Focusing on 16 states and two Canadian provinces,the study looked at the economic impact from such things as lost pay.
Lost wages for hourly employees was two-thirds of the overall economic impact,said Jim Gillula,study author and managing director of consulting services for Global Insight.
Many of the losses can be recouped,Gillula said,when hourly employees work overtime to catch up on missed work,for example.
Stores can recover as shoppers return to buy things they would have bought during the storm.
Other retail businesses,such as restaurants and gas stations,however,are unable to make up for revenue lost during a storm,Gillula said.
“When they lose sales on those days,they become permanent losses,” he said.
Lynne Breaux,the president of the Restaurant Association Metropolitan Washington,said it is nearly impossible to obtain statistics for economic losses for all Washington restaurants during the December and February snowstorms. But she said the restaurant industry definitely felt an impact from the lack of customers and cancelled holiday parties.
“It was tough.
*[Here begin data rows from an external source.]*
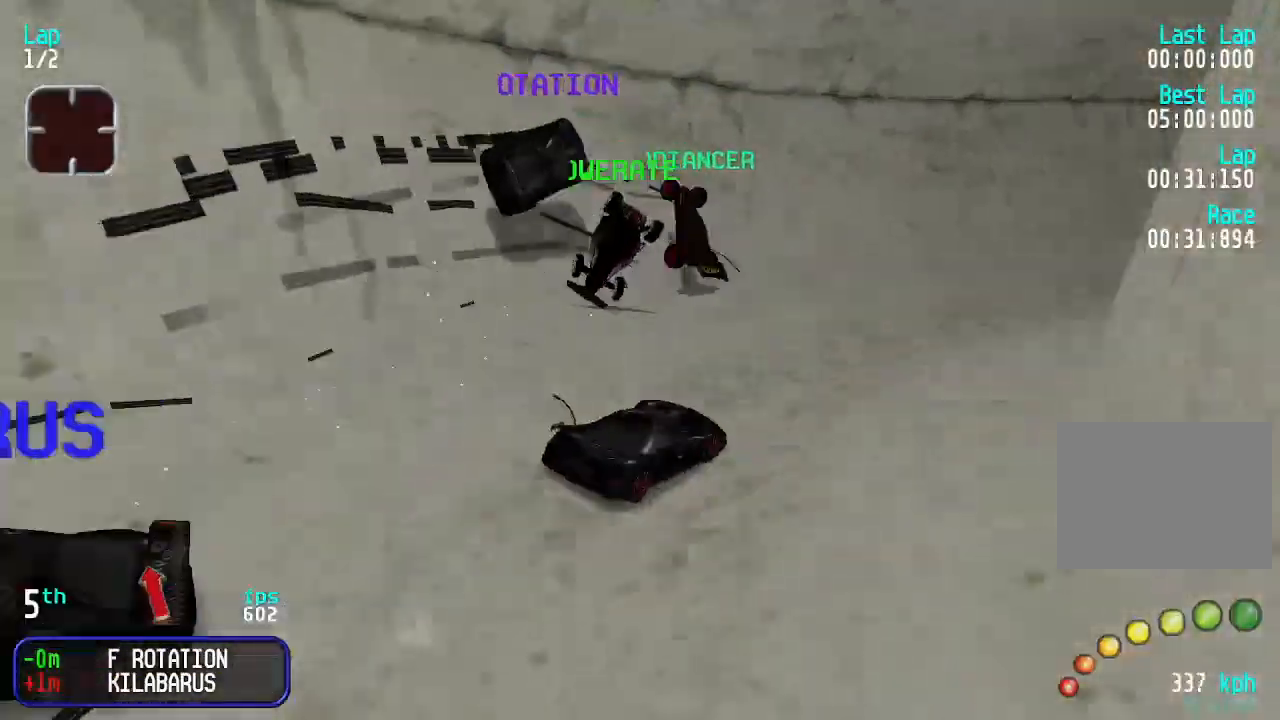
{"keys": ["up"], "events": [[133, "right", "up"], [233, "right", "down"], [433, "right", "up"]]}
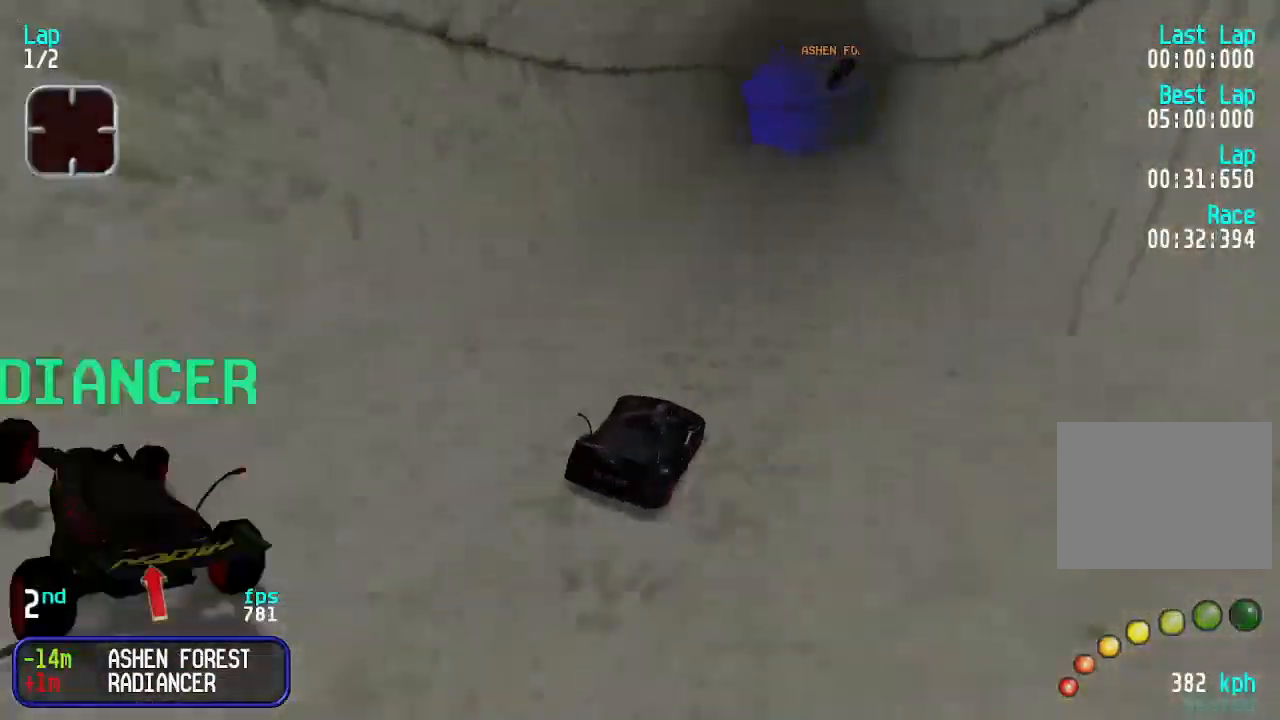
{"keys": ["up"], "events": [[33, "right", "down"], [66, "right", "up"], [400, "right", "down"], [433, "right", "up"]]}
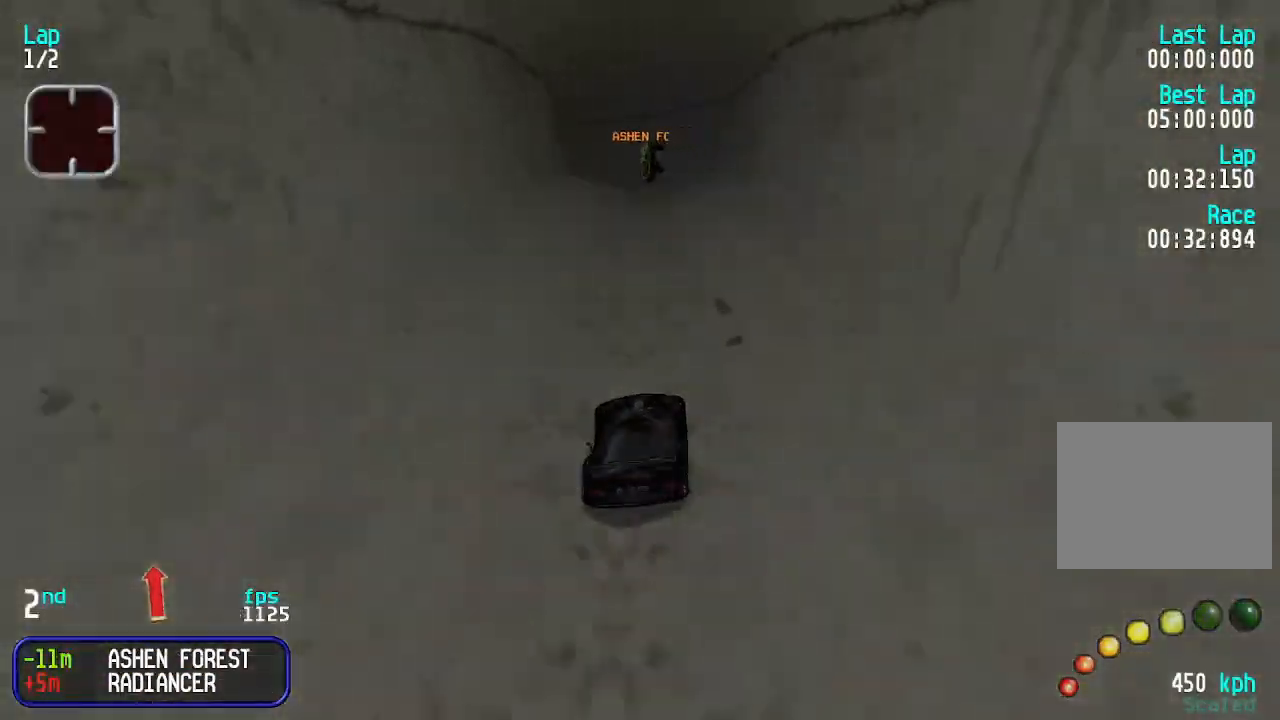
{"keys": ["left", "up"], "events": [[333, "left", "down"], [366, "left", "up"], [466, "left", "down"]]}
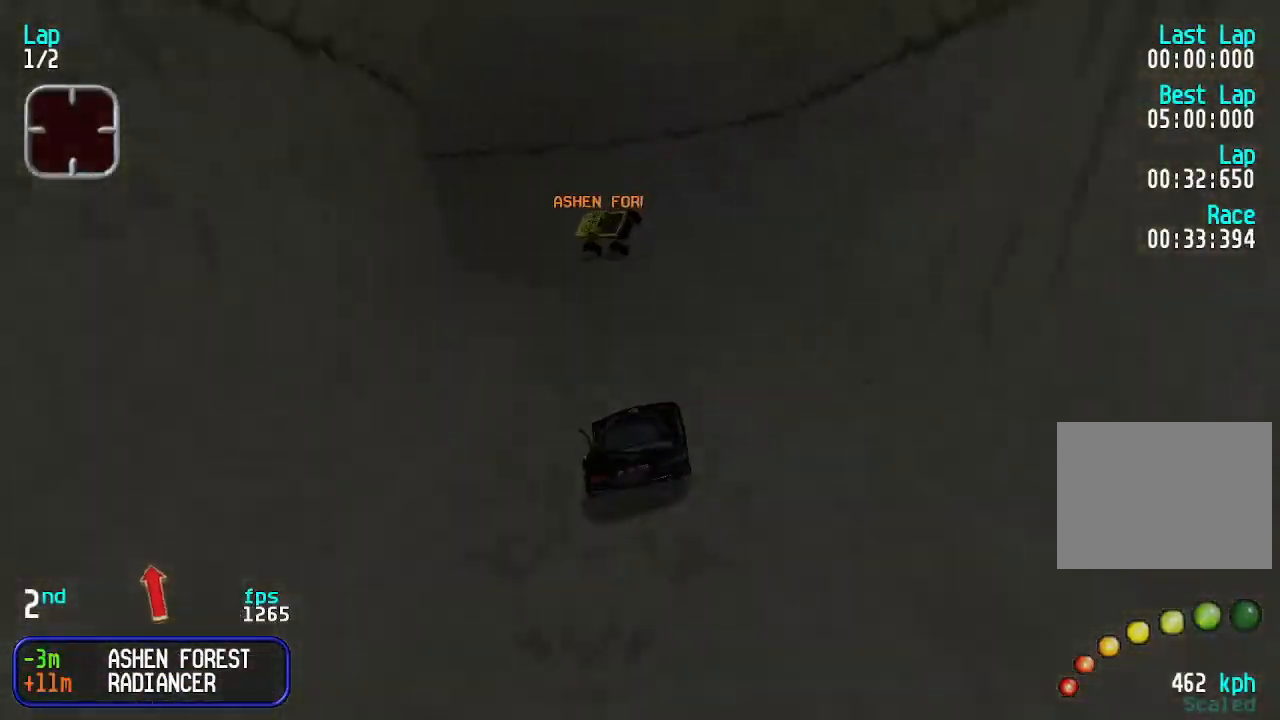
{"keys": ["left", "up"], "events": [[100, "left", "up"], [133, "left", "down"], [300, "left", "up"], [433, "left", "down"]]}
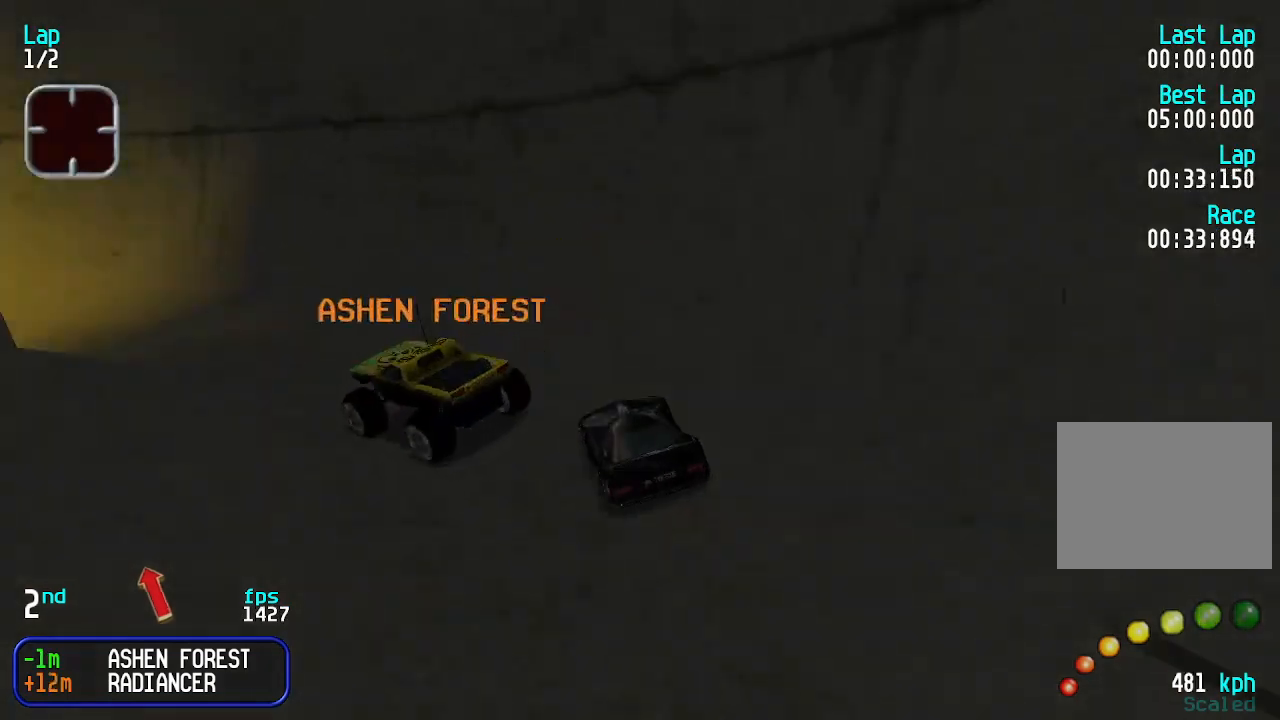
{"keys": ["left", "up"], "events": [[100, "left", "up"], [166, "left", "down"], [300, "left", "up"], [333, "left", "down"]]}
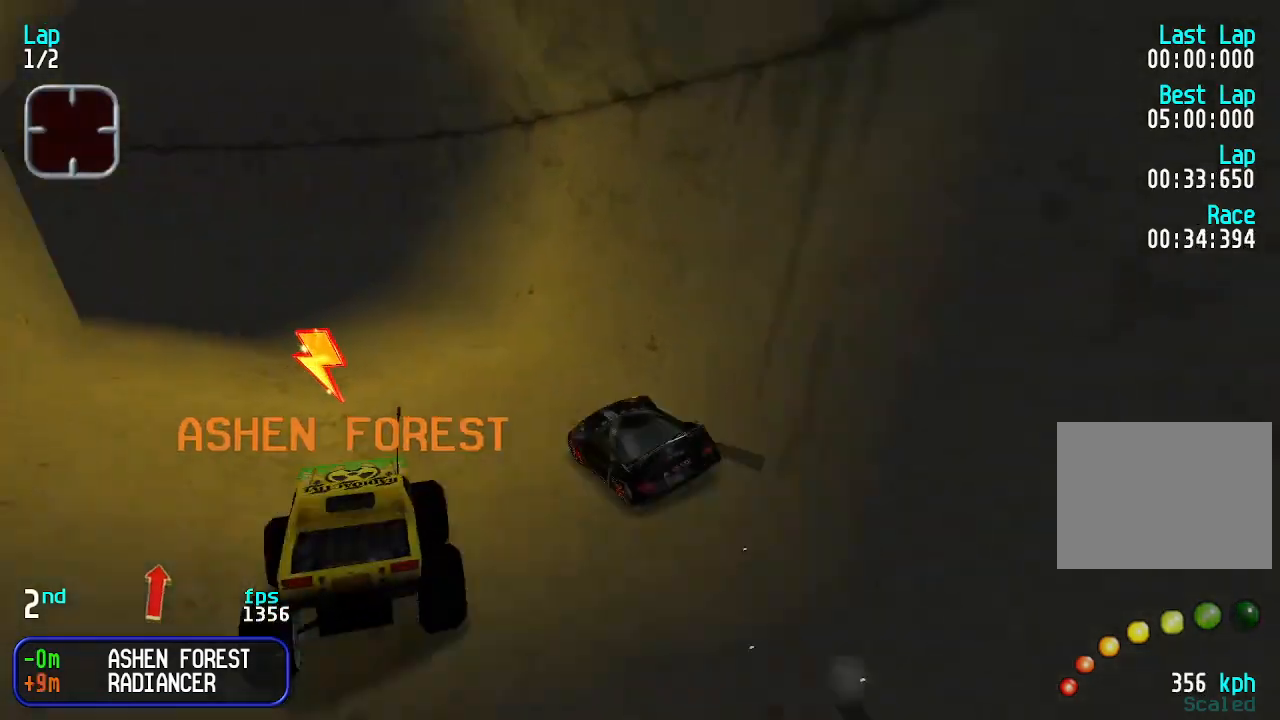
{"keys": ["left", "up"], "events": [[33, "left", "up"], [66, "left", "down"], [200, "left", "up"], [266, "left", "down"], [466, "left", "up"], [500, "left", "down"]]}
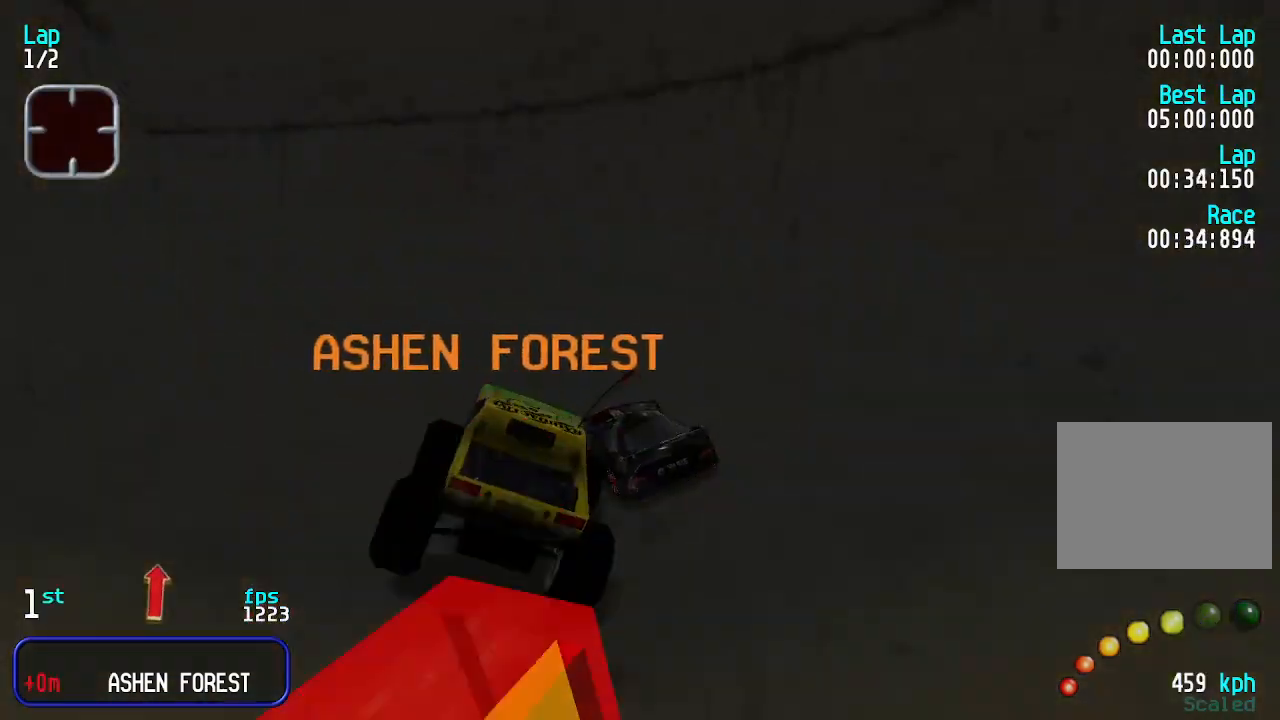
{"keys": ["up"], "events": [[133, "left", "up"], [200, "left", "down"], [333, "left", "up"], [400, "left", "down"], [500, "left", "up"]]}
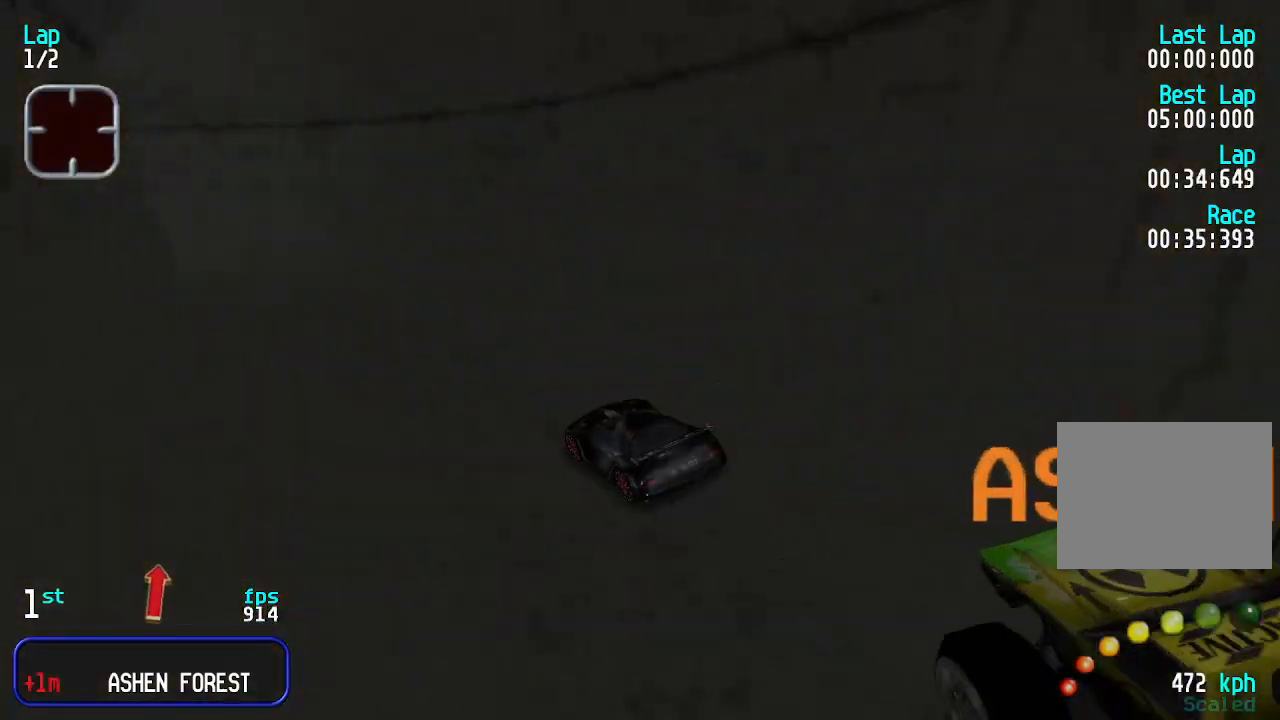
{"keys": ["left", "up"], "events": [[100, "left", "down"], [200, "left", "up"], [233, "left", "down"], [333, "left", "up"], [400, "left", "down"]]}
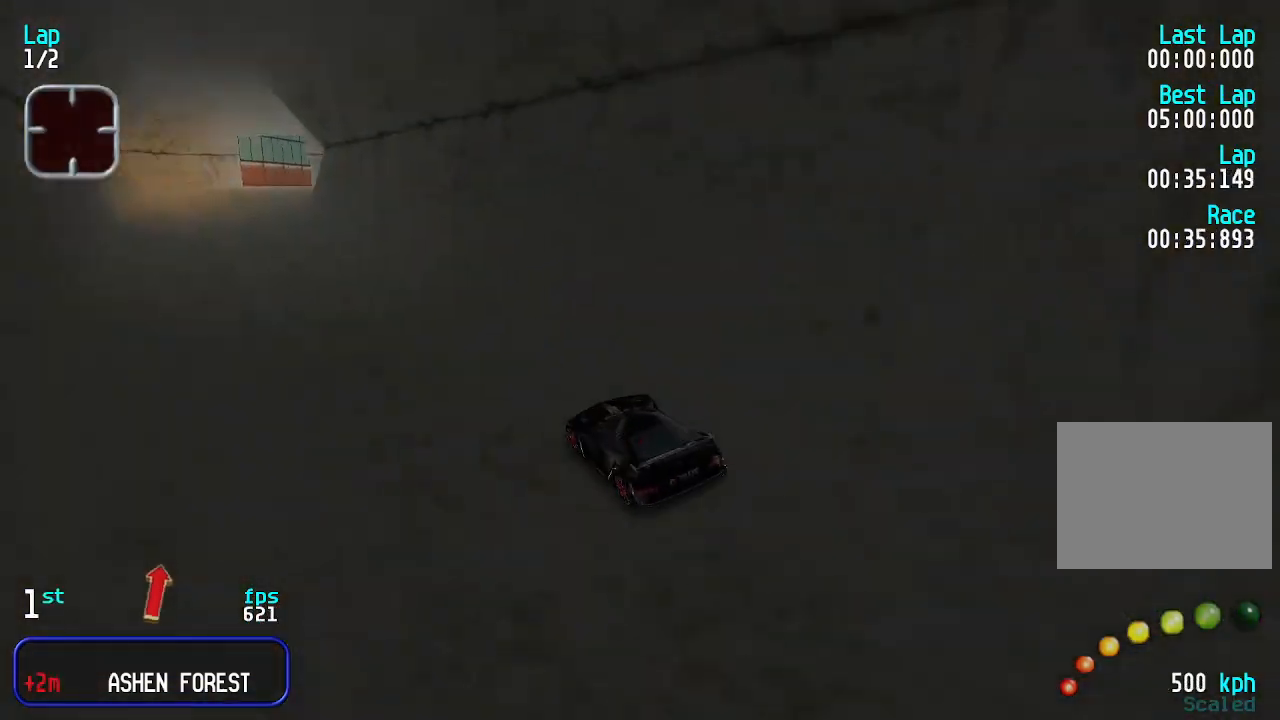
{"keys": ["down"], "events": [[33, "left", "up"], [66, "left", "down"], [133, "left", "up"], [300, "up", "up"], [466, "down", "down"]]}
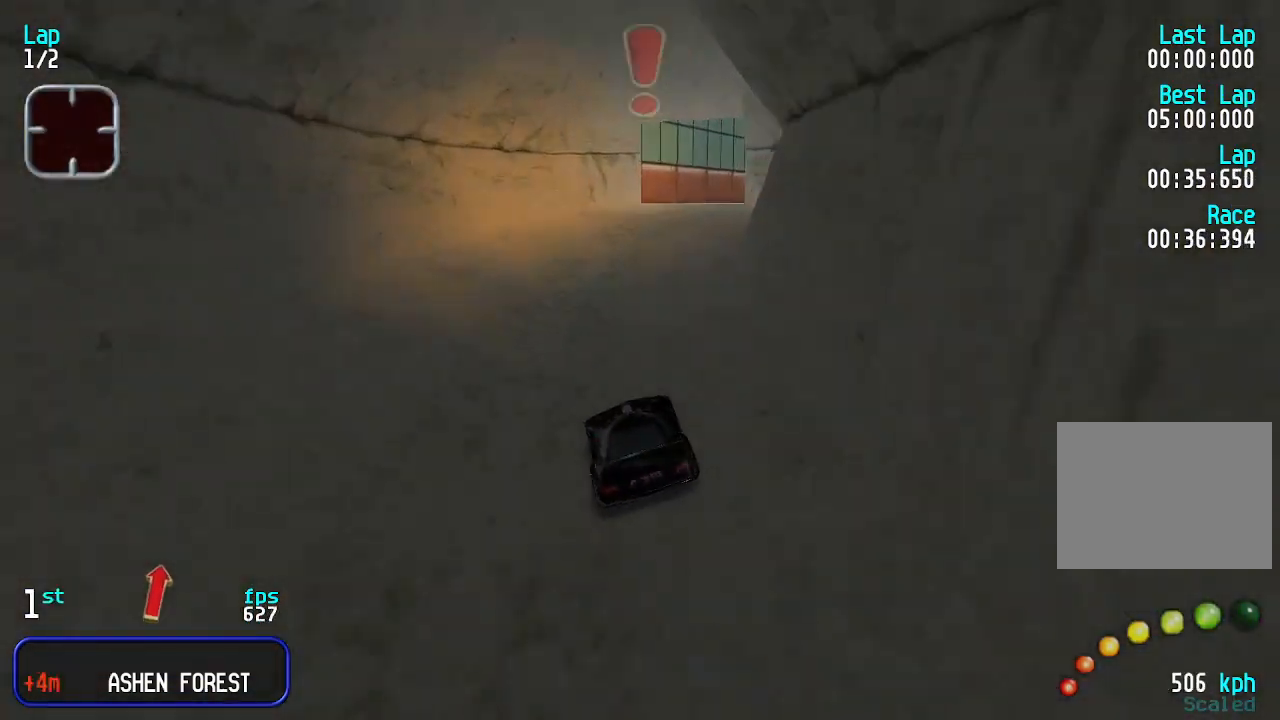
{"keys": ["right", "up"], "events": [[200, "right", "down"], [233, "down", "up"], [300, "up", "down"], [400, "up", "up"], [500, "up", "down"]]}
We're worried about the next time,” she said. “We really need to keep the roads open.”
RAMW studied eight Washington-area restaurants and found about $60,000 in lost wages due to snowstorms,Breaux said.
A spokesman for the D.C. Department of Transportation said it was not equipped to comment on the study's claims.
“Every day we see these kinds of breakdowns across the country in our economy when the failure of our transportation system to work well causes this dripping,this leaking out of the economy,” said Janet Kavinoky,director of Transportation Infrastructure for the U.S. Chamber of Commerce.
During the blizzards in February,the federal Office of Personnel Management estimated shutting down the federal government in Washington cost taxpayers $71 million per day.
A spokesman for the OPM said the agency could not comment on the study because it does not track or manage that kind of economic information.
Congress let the federal transportation bill,known as Safe,Accountable,Flexible,Efficient Transportation Equity Act: a Legacy for Users,or SAFETEA-LU,expire Sept. 30,Kavinoky said.
The act,which is the largest funding resource for highway transportation and safety,was recently extended to the end of this year,but Congress has not completed a long-term reauthorization.
“We would like to see Congress act swiftly this year to pass a long-term reauthorization to put states and locals on that sustainable glide path to investing in their transportation systems so they don't have to worry as much about where the money is going to come from in taking care of these kinds of events,” Kavinoky said.
In the midst of budget cuts,it is important for states to invest their money in manpower,salt and materials used for road maintenance during situations like snowstorms,Cohen said.
“Every day our roads are closed,we're losing more money in the economy than we're spending in cleaning it up.” Cohen said. “This past season has shown us that as communities,we cannot cut an essential safety function like snow and ice removal.”